Sony Interactive Entertainment a officialisé le 1er juillet 2026 la fin de la production de disques pour tous les nouveaux jeux PlayStation à partir de janvier 2028. Cette transition vers le tout numérique provoque des actions en justice aux Pays-Bas et au Mexique, où des défenseurs des consommateurs et des élus dénoncent un abus de position dominante.
Le marché du jeu vidéo physique s’apprête à disparaître pour les nouveautés PlayStation. Selon Lacremedugaming, Sony a justifié ce virage par les habitudes d’achat de son public, précisant que plus de 80 % des ventes sont déjà dématérialisées sur certains trimestres. Si les titres anciens resteront lisibles et pourront être réédités selon la rentabilité, les nouveaux jeux seront exclusivement disponibles sur le PlayStation Store dès 2028.
La fondation Stichting Massaschade et la « taxe Sony »
Cette stratégie numérique n’est pas sans conséquences financières pour les utilisateurs. Aux Pays-Bas, la fondation Stichting Massaschade et Consument, via l’action collective Fair PlayStation, soutient que l’abandon des disques confirme un abus de position dominante. L’organisation, qui représente environ 1,7 million de joueurs, réclame plus de 400 millions d’euros (soit 457 millions de dollars) en dommages et intérêts.
Le litige porte spécifiquement sur la commission de 30 % prélevée par Sony sur chaque transaction effectuée en ligne, surnommée la « Sony tax ». L’absence de support physique supprime, selon les plaignants, la seule alternative concurrentielle pour l’achat et la revente de jeux.
La fin des disques physiques supprime le dernier endroit où un jeu PlayStation pouvait encore être acheté et vendu à un prix concurrentiel (…).
Communiqué de Fair PlayStation, via Notebookcheck
Plainte antitrust devant la COFECE au Mexique
Le Mexique engage également une offensive juridique. La députée Iraís Reyes et le sénateur Luis Donaldo Colosio préparent une plainte antitrust devant la COFECE, l’autorité de la concurrence. Ils s’appuient sur la Loi fédérale mexicaine sur la concurrence économique pour contester le monopole futur du PlayStation Store.

Les élus craignent que l’unique point d’achat pour les nouveautés ne provoque une hausse des coûts pour les joueurs et ne limite l’accès au marché pour les studios tiers. Parallèlement, en Europe, le Digital Markets Act pourrait contraindre Sony à accepter des boutiques concurrentes si la marque est désignée comme « gatekeeper ».
L’ombre de la PlayStation 6 et la crise de la mémoire
Ce basculement numérique intervient alors que les spéculations s’intensifient sur la prochaine console de Sony. Bien que non officialisée, la PlayStation 6 fait l’objet de rapports contradictoires sur sa date de sortie.
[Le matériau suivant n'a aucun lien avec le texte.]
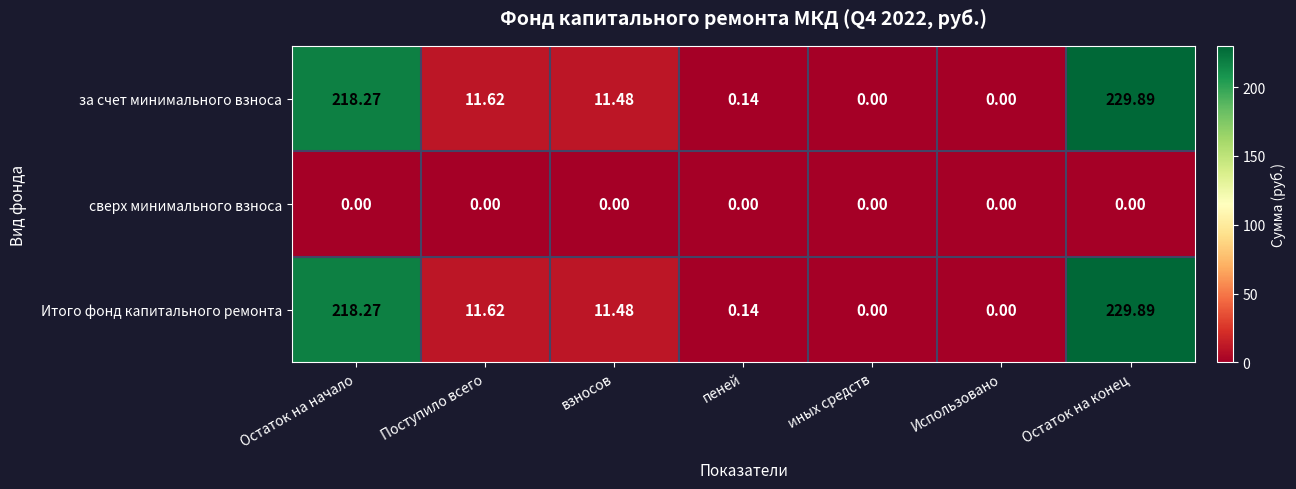

Where is за счет минимального взноса nearest to the value 114?

Поступило всего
Si la cadence habituelle de sept ans suggérait 2027, des tensions sur les composants pourraient repousser l’échéance.
En janvier 2026, un analyste de MST International a averti que la hausse des prix de la RAM pourrait devenir problématique pour l’exercice se terminant en mars 2027, rendant la sortie de la console likely to be delayed longer than many expected
. Wccftech rapporte même que Sony envisagerait de décaler le lancement à 2028 ou 2029 en raison d’une pénurie de mémoire persistante.
Le coût de cette future machine inquiète également. Selon les informations de l’insider Kepler_L2, la facture des composants (bill of materials) pour la PS6 avoisinerait les 1 000 dollars. Ce chiffre s’inscrit dans un contexte où la PS5 Pro a déjà franchi un seuil psychologique avec un prix de lancement de 699 dollars en 2024, loin des 499 dollars de la PS5 standard.
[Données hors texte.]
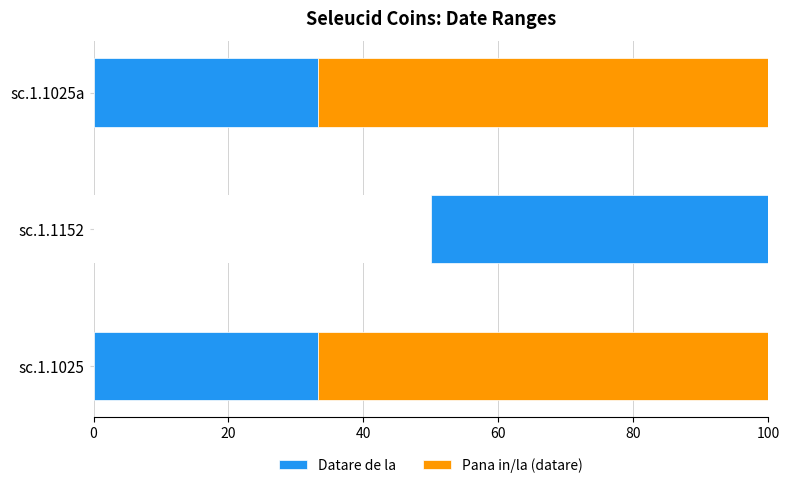

The value of Pana in/la (datare) at sc.1.1025a is 22.6. True or false?

False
Spécifications techniques et partenariat avec AMD
Sur le plan matériel, le partenariat avec AMD reste le point le plus solide. En septembre 2024, Reuters a indiqué qu’Intel avait perdu l’appel d’offres pour le chipset de la PS6 au profit d’AMD. Les fuites techniques suggèrent une architecture nettement plus performante que la génération actuelle.

- APU : Gravé en 2nm via TSMC (N2), offrant un gain d’efficacité majeur face au 7nm de la PS5.
- CPU : Architecture AMD Zen 6, visant à réduire les goulots d’étranglement CPU.
- GPU : Architecture AMD RDNA 5.
- Mémoire : RAM GDDR7 avec une bande passante d’environ 640 Go/s (soit une hausse de 43 % par rapport aux 448 Go/s de la PS5).
L’enjeu pour Sony est désormais double : gérer la transition vers un modèle tout numérique tout en naviguant dans une crise mondiale des composants qui pourrait retarder l’arrivée de son prochain matériel jusqu’à la fin de la décennie.